Figure 1. Initial tests of catalyst enantioselectivity in the nucleophilic trifluoromethylation of benzaldehyde.
Given the successes of these preliminary experiments, we focused our efforts on scaling up the syntheses of the catalysts and improving our purification protocols. However, our attempts to reproduce oxidations of peptoids to the corresponding N-oxide catalysts using the BAP reagent failed. Subsequent experiments revealed that the N,N-dimethyl-N-oxide group can be displaced by nucleophiles under neutral and acidic conditions. After alternative functional groups such as tertiary amines and carboxylates failed to exhibit sufficient catalytic activity, we discovered that incorporation of N,N-dimethylphenylalanine as the precatalytic residue blocked this reaction pathway and, in conjunction with oxidation using meta-chloroperbenzoic acid (mCPBA), generated the desired catalyst in quantitative yield (Figure 2). This methodology was used to successfully synthesize a series of peptoid catalysts analogous to 4 but varying in length from three to six residues. In addition, catalysts containing hydrogen bond donors were also constructed in an effort to engender bifunctional catalysis that could dramatically enhance performance. Assessment of the catalytic activities of these compounds is ongoing in my laboratory.

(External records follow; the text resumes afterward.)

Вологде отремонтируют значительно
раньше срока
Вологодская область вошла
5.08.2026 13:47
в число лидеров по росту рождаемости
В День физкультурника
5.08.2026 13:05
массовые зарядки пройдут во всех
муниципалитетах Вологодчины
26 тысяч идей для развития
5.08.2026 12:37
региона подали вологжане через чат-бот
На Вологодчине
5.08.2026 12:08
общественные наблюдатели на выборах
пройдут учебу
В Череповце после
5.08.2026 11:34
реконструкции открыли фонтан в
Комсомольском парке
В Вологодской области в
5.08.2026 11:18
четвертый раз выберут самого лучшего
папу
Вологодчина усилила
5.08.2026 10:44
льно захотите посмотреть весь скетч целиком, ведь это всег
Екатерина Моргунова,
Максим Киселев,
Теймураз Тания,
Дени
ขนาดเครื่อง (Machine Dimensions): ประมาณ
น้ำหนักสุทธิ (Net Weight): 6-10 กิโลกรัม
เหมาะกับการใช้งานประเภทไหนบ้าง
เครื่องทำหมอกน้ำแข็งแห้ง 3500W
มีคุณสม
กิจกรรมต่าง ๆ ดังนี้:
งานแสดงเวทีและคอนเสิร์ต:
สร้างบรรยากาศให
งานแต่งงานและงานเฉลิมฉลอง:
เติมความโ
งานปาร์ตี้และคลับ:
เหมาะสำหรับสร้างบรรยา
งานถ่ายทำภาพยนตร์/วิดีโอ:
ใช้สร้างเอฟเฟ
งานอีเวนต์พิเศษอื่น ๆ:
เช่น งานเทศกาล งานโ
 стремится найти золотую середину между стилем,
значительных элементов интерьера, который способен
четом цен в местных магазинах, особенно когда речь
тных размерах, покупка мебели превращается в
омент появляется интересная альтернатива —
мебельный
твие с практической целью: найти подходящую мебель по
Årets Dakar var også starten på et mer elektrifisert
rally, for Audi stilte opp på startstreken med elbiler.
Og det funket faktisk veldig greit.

Figure 2. Oxidation of peptoids giving quantitative yields of putative nucleophilic trifluoromethylation catalysts.
In parallel with the work above, we also sought to determine the catalytic potential of peptoids containing both D- and L-residues, as analogous peptides have proven to be exceptionally powerful and versatile catalyst scaffolds. To date, several studies have shown that mixing side chain stereoconfigurations within a peptoid decreases its conformational stability and homogeneity, likely due to the suppression of folding cooperativity. We reasoned that 1-naphthylethyl groups in particular might stabilize new peptoid structures in the absence of cooperative folding due to their extended reach, which could facilitate contact with distant atoms and thereby restrict not only the w dihedral angle of the nearby amide, but also the f, y, and nearby sidechain dihedral angles as well. This design scheme allowed us to realize several new and unique peptoid structures with high conformational homogeneity, including a 'w-strand' motif for which we were able to obtain the first atomic resolution X-ray crystal structures (Figure 3). These previously inaccessible secondary structures constitute an entirely new class of discretely folded peptoids with potential applications in not only catalysis, but also materials design and biochemical investigation. Examination of the catalytic potential of these motifs is currently underway in my laboratory.
Figure 3. X-ray crystal structure of a new peptoid 'w-strand' motif, with nOes observed in solution shown as green lines.
The support provided by this grant has allowed me to lay the foundations for a successful research program that has already yielded a significant publication. Moreover, the program has excited and inspired undergraduates to join me in pursuing this research, which in turn has inspired several of them to pursue chemistry degrees and careers in the sciences. Going forward, I envision applying the synthetic methodologies we are developing towards the synthesis of large libraries of peptoid catalysts useful for not only trifluoromethylations, but also for other classes of reactions that are difficult to conduct using typical small-molecule catalysts. These pursuits could ultimately open avenues toward new and efficient syntheses of petroleum-derived products.